The task:
Can you repeat every line of text in the data below verbatim, leaving the pictures out of your answer?

Data to examine:
- - -
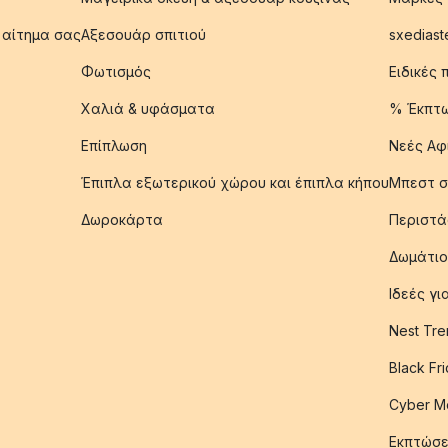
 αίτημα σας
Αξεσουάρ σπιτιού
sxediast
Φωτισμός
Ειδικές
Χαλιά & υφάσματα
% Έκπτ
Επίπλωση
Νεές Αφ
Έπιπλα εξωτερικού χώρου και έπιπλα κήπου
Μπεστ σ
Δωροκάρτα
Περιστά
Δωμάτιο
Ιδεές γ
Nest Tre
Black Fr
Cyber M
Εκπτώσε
- - -
Written reply:
 αίτημα σας
Αξεσουάρ σπιτιού
sxediast
Φωτισμός
Ειδικές
Χαλιά & υφάσματα
% Έκπτ
Επίπλωση
Νεές Αφ
Έπιπλα εξωτερικού χώρου και έπιπλα κήπου
Μπεστ σ
Δωροκάρτα
Περιστά
Δωμάτιο
Ιδεές γ
Nest Tre
Black Fr
Cyber M
Εκπτώσε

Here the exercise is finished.